There are several connecting railways along the line, making the West Coast Line a central part of the Swedish railway network:

- Southern Main Line
- Freight route through Skåne
- Rååbanan
- Skånebanan
- Markarydsbanan
- Halmstad–Nässjö railway line
- Viskadalsbanan
- Coast to Coast Line
- Western Main Line

The West Coast Line has been studied for an increased maximum speed of 250 km/h. The Varberg-Halmstad and Halmstad-Helsingborg sections were considered most suitable based on mixed traffic on the line, including long-distance trains, regional trains, local trains and freight trains.

The Landskrona–Ramlösa section has a steep gradient of up to 25 per mille. This means that only passenger trains run on the Lund–Kävlinge and Landskrona–Helsingborg sections. Freight traffic instead runs on the freight route through Skåne. There are four level crossings, all on older sections of track, one in Helsingborg and three in Halmstad.

== Services ==
Passenger traffic on the West Coast Line consists partly of traffic organised by the regional public transport authorities (Öresundståg, Pågatågen and Västtågen) and partly of long-distance trains operated by SJ AB and Vy. During the summer, VR Snabbtåg Sverige long-distance trains also run on the line.
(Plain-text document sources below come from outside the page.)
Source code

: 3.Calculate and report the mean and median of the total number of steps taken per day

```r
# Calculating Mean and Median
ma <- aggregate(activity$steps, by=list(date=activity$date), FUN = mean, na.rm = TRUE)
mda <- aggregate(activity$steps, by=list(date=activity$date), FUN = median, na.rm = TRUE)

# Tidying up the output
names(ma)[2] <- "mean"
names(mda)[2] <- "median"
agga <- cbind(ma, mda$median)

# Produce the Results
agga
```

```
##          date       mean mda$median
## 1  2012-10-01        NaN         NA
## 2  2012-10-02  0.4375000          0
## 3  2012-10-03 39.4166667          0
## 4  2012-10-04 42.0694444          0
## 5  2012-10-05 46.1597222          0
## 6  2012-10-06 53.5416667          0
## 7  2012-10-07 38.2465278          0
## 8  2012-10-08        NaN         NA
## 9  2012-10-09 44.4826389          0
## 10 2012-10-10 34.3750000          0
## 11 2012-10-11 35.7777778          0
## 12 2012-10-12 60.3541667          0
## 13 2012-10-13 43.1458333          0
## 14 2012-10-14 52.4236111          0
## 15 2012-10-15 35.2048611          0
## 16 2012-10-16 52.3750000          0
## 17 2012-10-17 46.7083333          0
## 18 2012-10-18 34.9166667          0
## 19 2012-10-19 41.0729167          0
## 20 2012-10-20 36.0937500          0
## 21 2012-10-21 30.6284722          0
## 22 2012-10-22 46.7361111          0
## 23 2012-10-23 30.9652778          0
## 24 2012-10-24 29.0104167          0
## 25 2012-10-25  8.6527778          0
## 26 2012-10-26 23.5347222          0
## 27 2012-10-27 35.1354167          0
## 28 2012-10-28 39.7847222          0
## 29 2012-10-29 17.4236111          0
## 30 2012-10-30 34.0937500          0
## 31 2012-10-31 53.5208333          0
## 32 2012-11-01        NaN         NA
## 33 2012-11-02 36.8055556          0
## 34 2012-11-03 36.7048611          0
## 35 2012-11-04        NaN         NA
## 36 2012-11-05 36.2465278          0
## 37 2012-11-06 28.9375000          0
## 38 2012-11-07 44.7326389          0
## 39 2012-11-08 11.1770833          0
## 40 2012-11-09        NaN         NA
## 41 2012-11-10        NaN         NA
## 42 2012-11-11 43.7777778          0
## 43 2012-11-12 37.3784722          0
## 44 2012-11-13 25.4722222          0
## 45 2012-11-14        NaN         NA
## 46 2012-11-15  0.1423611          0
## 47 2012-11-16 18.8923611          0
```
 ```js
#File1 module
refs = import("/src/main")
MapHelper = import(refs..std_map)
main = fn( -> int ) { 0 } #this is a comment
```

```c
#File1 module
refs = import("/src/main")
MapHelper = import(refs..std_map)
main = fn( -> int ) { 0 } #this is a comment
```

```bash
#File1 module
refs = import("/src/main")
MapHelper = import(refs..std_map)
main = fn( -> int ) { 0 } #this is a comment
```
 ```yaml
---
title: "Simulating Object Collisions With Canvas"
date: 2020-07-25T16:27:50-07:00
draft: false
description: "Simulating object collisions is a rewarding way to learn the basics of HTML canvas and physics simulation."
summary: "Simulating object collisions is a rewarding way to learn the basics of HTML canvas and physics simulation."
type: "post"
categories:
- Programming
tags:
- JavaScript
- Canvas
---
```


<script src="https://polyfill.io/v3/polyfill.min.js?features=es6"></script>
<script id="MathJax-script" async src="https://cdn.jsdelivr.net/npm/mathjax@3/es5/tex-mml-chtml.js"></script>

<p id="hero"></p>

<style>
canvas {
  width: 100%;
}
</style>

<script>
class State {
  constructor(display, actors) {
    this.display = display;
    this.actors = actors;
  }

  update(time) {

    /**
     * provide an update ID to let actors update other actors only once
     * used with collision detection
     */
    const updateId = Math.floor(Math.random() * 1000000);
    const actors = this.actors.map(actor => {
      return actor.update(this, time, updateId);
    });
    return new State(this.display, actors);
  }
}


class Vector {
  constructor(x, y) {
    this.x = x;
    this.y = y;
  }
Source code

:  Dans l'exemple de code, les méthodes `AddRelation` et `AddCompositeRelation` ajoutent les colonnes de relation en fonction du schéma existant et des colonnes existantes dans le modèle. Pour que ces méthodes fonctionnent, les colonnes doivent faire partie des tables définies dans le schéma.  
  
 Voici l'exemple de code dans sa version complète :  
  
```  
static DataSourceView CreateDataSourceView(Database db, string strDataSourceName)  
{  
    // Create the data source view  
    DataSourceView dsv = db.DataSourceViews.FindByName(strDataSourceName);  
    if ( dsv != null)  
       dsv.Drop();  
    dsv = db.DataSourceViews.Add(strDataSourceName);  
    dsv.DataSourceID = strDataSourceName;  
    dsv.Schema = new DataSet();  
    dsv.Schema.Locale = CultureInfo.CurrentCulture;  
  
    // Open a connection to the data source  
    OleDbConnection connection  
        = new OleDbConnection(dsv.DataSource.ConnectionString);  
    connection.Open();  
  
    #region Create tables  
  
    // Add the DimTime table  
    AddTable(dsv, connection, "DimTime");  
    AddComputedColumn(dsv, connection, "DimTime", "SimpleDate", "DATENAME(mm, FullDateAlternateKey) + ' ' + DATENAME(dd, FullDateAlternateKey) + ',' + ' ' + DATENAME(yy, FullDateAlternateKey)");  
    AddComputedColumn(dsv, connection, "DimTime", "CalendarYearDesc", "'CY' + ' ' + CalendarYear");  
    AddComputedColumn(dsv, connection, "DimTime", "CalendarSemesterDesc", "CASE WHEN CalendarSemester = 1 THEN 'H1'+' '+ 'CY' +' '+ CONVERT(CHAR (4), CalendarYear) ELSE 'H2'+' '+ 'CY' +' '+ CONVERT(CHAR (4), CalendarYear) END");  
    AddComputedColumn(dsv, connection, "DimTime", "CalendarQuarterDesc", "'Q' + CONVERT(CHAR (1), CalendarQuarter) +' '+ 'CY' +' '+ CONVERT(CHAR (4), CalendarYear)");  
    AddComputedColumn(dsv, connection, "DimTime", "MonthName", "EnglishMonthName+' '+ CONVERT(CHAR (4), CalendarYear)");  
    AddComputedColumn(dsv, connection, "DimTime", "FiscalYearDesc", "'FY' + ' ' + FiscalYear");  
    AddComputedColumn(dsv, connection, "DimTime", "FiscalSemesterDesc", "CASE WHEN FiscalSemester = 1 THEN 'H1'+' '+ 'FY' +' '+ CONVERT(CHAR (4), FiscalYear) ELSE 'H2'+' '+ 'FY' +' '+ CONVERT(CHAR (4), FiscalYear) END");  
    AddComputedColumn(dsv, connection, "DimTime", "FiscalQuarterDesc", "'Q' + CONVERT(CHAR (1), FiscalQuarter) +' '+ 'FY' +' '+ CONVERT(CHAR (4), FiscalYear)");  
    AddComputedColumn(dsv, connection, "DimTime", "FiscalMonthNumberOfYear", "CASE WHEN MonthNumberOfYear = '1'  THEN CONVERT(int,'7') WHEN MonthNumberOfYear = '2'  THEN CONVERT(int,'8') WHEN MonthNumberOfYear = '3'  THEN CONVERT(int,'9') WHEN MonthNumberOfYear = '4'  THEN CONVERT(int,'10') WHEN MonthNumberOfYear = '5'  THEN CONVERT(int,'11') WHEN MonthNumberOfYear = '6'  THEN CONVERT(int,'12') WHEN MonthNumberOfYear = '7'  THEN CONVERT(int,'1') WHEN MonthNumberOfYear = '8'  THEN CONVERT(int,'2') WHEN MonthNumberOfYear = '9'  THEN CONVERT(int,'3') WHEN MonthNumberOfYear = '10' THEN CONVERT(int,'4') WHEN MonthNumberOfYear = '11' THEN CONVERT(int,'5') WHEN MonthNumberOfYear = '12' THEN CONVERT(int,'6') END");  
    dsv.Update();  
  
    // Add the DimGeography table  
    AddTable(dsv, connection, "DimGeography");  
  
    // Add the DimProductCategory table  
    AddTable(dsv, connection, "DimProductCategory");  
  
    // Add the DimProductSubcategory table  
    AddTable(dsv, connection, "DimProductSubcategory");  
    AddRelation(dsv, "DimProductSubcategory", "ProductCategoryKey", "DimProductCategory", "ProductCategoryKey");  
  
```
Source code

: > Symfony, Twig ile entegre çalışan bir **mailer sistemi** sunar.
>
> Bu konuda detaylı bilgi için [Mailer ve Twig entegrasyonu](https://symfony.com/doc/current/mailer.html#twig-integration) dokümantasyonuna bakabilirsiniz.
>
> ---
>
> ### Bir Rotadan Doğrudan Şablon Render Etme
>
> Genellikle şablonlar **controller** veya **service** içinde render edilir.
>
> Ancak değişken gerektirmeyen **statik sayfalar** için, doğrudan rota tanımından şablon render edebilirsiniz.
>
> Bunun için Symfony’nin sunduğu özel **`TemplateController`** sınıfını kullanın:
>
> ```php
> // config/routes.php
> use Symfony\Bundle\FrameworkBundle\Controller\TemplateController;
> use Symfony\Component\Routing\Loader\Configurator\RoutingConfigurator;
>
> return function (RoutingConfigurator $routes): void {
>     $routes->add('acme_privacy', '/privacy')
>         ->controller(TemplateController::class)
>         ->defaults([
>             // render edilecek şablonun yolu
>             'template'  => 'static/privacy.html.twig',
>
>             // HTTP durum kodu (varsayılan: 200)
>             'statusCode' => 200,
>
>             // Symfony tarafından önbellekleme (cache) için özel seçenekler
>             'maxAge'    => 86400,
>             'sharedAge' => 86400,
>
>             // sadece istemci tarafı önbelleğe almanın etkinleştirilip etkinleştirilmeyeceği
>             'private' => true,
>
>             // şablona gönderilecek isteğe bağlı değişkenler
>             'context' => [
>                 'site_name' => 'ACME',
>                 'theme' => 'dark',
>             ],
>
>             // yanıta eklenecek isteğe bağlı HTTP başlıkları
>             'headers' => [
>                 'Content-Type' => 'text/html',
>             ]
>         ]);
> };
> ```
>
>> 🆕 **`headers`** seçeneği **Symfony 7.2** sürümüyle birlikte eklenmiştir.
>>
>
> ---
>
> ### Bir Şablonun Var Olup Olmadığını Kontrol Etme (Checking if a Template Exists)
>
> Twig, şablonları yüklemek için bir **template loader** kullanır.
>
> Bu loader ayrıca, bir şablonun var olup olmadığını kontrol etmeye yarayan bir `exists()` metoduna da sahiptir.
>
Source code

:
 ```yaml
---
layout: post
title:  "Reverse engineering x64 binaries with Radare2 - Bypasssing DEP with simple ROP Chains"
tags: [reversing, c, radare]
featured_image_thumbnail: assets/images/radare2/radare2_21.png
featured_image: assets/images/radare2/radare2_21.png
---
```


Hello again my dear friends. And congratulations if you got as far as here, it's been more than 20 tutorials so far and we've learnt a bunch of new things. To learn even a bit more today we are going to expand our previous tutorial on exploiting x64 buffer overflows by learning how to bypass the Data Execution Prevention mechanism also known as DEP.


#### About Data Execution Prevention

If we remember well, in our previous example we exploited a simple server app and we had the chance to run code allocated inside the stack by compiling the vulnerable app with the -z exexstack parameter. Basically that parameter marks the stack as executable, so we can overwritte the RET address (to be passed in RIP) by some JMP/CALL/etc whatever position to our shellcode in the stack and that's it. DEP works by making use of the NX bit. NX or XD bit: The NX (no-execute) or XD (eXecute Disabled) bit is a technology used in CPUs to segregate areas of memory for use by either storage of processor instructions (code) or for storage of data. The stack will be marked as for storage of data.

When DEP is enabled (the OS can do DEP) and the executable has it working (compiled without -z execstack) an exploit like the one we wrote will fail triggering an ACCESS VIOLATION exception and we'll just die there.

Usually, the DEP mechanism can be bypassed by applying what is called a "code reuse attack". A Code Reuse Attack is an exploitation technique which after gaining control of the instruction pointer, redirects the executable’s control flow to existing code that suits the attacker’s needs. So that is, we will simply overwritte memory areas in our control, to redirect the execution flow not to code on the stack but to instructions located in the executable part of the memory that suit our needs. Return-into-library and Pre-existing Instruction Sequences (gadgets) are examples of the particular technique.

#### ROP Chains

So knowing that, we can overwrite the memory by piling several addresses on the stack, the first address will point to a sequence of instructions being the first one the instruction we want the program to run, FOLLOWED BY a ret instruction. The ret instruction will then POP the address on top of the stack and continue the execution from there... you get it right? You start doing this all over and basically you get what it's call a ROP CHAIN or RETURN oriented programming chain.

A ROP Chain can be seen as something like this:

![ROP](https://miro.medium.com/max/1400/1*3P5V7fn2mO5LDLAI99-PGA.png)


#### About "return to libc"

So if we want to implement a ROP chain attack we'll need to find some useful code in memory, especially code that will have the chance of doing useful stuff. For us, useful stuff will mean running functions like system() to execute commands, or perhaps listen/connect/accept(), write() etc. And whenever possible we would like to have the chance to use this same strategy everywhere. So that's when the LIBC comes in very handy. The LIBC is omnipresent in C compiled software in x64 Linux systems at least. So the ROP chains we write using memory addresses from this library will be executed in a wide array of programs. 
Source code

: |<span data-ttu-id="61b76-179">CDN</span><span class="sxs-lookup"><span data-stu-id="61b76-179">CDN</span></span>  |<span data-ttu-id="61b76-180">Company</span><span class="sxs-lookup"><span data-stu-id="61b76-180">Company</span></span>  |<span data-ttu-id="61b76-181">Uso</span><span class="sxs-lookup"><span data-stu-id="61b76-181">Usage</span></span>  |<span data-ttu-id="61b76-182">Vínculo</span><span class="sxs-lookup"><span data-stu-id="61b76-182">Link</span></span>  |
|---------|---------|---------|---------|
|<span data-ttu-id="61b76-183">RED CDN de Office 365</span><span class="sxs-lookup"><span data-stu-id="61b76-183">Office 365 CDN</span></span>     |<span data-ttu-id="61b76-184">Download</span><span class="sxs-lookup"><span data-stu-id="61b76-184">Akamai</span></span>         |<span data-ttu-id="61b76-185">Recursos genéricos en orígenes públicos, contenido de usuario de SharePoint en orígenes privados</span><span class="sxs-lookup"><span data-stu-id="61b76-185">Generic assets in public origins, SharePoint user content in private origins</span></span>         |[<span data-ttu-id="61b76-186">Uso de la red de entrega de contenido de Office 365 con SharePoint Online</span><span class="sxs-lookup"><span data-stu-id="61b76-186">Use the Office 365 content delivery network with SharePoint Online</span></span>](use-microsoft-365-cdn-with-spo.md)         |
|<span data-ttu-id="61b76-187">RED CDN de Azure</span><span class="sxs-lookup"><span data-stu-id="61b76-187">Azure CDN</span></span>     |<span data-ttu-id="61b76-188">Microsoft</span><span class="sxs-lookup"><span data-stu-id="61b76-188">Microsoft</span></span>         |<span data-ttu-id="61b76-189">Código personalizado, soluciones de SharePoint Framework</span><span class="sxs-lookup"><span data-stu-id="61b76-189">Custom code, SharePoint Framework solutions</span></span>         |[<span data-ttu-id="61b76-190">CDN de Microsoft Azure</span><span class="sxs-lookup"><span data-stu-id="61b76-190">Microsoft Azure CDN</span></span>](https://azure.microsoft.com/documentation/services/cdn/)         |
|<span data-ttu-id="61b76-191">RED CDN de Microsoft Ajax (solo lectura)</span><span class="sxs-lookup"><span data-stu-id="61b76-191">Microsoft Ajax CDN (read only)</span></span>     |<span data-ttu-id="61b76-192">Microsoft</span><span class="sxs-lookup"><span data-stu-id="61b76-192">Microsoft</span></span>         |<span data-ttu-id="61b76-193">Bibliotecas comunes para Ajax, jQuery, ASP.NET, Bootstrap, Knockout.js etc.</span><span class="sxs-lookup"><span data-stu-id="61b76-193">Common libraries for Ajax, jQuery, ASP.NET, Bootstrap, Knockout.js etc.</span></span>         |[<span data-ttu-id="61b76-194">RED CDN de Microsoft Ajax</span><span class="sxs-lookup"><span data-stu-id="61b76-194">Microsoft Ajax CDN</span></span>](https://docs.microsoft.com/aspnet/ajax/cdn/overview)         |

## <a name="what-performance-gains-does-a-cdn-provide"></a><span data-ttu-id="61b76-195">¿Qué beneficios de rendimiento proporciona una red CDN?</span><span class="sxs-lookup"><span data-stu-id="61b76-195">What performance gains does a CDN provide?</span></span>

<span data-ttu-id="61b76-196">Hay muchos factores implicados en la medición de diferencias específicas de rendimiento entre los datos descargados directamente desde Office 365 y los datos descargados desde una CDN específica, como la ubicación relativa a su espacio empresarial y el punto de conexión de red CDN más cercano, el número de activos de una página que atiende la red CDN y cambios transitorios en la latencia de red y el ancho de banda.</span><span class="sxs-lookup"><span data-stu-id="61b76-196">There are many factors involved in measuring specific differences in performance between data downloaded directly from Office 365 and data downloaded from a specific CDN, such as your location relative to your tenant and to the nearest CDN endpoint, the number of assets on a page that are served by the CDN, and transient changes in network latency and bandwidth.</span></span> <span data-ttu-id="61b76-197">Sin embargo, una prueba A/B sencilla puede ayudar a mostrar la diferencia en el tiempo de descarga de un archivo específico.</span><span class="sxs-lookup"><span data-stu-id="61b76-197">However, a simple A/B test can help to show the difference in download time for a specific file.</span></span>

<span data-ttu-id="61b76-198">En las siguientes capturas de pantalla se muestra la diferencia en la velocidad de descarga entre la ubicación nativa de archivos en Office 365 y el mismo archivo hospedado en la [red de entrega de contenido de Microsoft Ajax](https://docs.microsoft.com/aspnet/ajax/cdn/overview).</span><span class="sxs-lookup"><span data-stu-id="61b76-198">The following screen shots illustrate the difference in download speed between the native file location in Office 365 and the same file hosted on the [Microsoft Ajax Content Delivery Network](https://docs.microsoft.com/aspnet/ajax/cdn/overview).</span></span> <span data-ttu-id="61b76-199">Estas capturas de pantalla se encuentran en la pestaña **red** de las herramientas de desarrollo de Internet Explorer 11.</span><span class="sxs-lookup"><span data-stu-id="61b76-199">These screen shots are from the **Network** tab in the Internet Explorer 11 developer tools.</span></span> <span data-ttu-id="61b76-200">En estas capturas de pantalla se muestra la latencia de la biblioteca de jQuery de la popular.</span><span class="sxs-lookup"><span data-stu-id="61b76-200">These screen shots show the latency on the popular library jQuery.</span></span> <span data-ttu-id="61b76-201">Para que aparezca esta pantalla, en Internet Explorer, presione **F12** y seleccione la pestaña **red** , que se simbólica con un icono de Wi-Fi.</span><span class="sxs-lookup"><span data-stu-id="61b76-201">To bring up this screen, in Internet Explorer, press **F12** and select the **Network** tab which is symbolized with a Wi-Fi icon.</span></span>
In addition to passenger trains, the West Coast Line is also used by freight trains. Before the Hallandsås Tunnel was completed, most of these trains ran via Halmstad–Markaryd–Hässleholm, as Hallandsåsen was too steep for many trains. Since December 2015, many of these trains have been running through the tunnel and south of Ängelholm via Åstorp and the Söderåsbanan line to Malmö or Trelleborg.